What you will do: Rewrite every one of the records below with "series" replaced by "data set" and everything else unchanged, leaving the pictures out of your answer.

Input data:
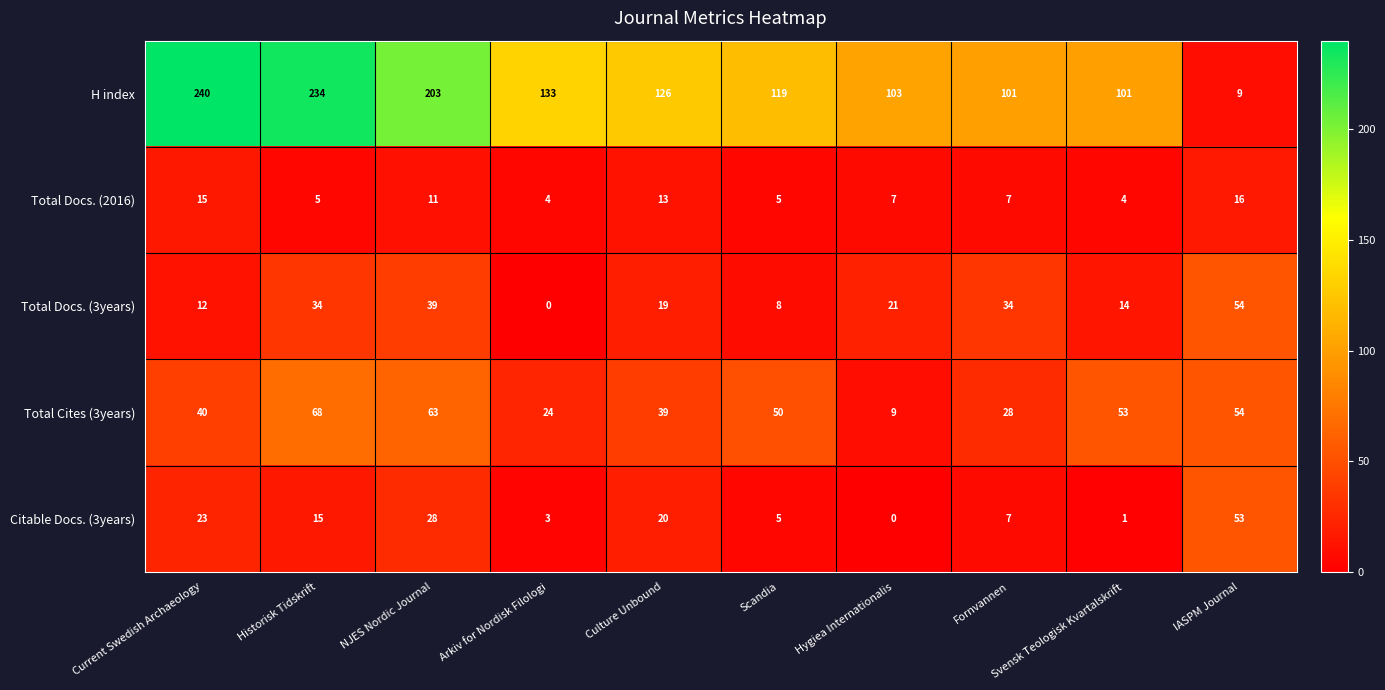

What is the total value across all series at IASPM Journal?

186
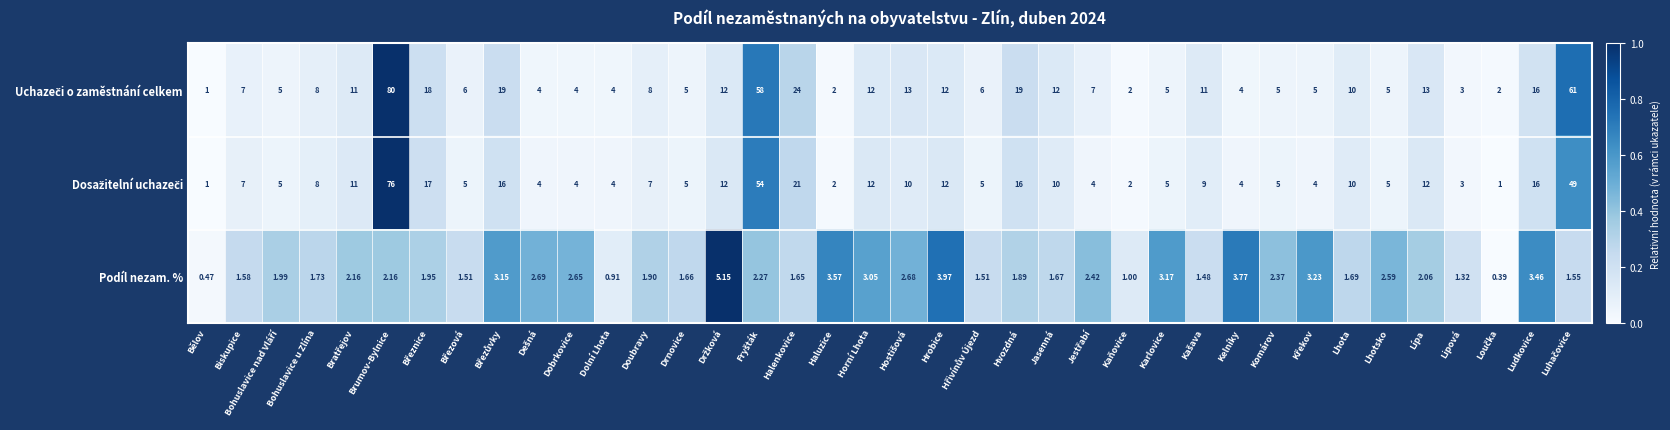

How many data points does each series have?

38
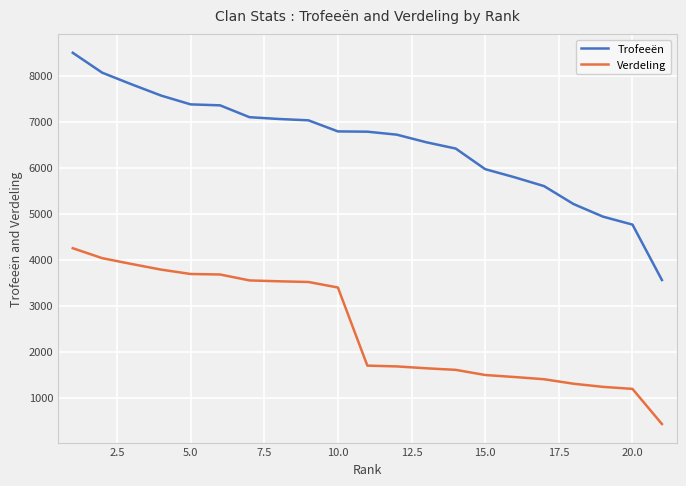

Rank the series by their average value, from highest to lowest.

Trofeeën, Verdeling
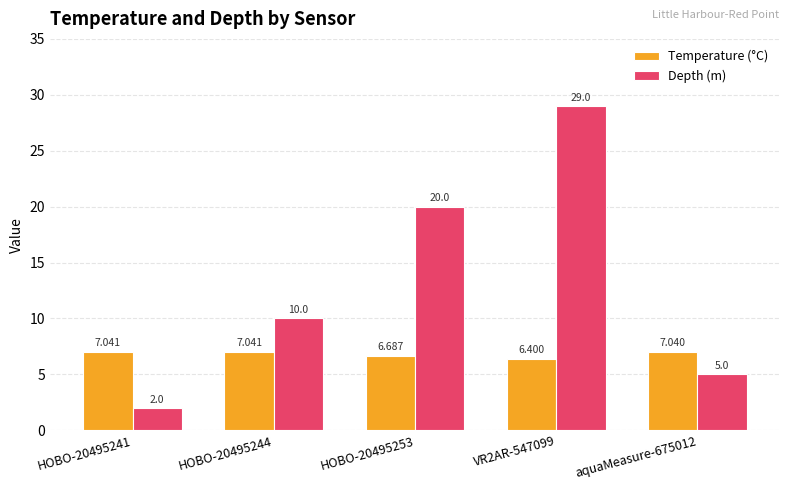

True or false: Temperature (°C) has a value of 4.0 at HOBO-20495241.

False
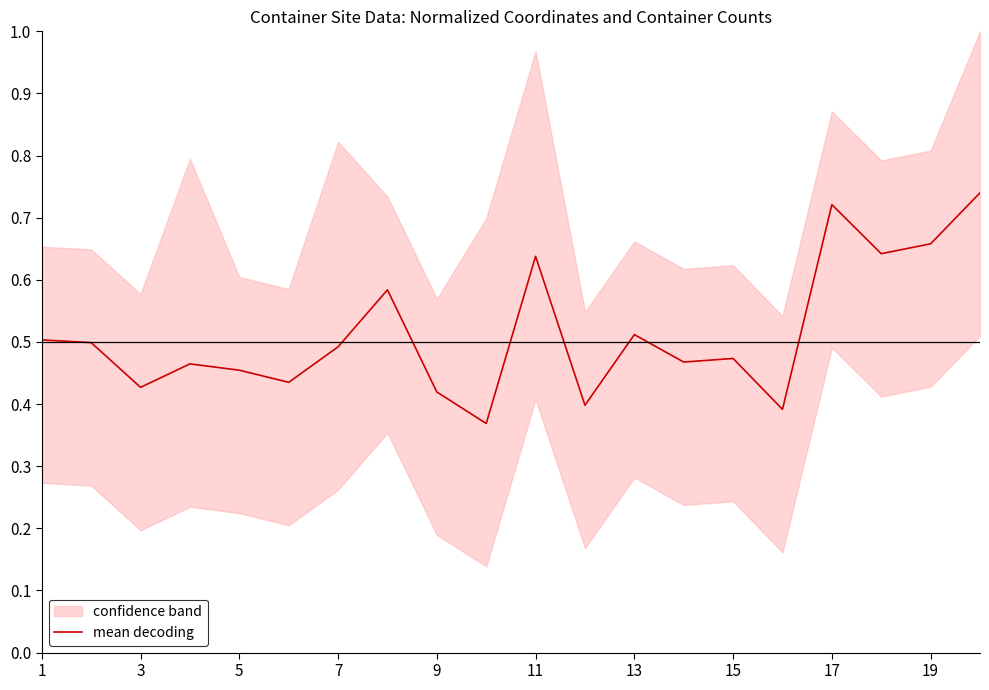

The value of mean decoding at 13 is 0.2. True or false?

False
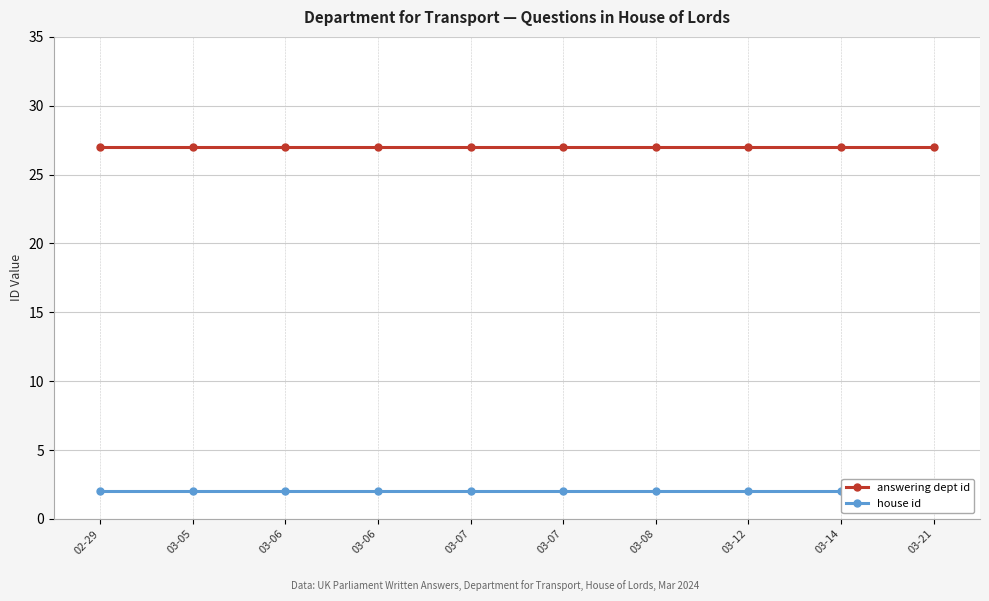

Read the house id value at 03-12.

2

Result of this task:
What is the total value across all data set at IASPM Journal?

186

How many data points does each data set have?

38

Rank the data set by their average value, from highest to lowest.

Trofeeën, Verdeling

True or false: Temperature (°C) has a value of 4.0 at HOBO-20495241.

False

The value of mean decoding at 13 is 0.2. True or false?

False

Read the house id value at 03-12.

2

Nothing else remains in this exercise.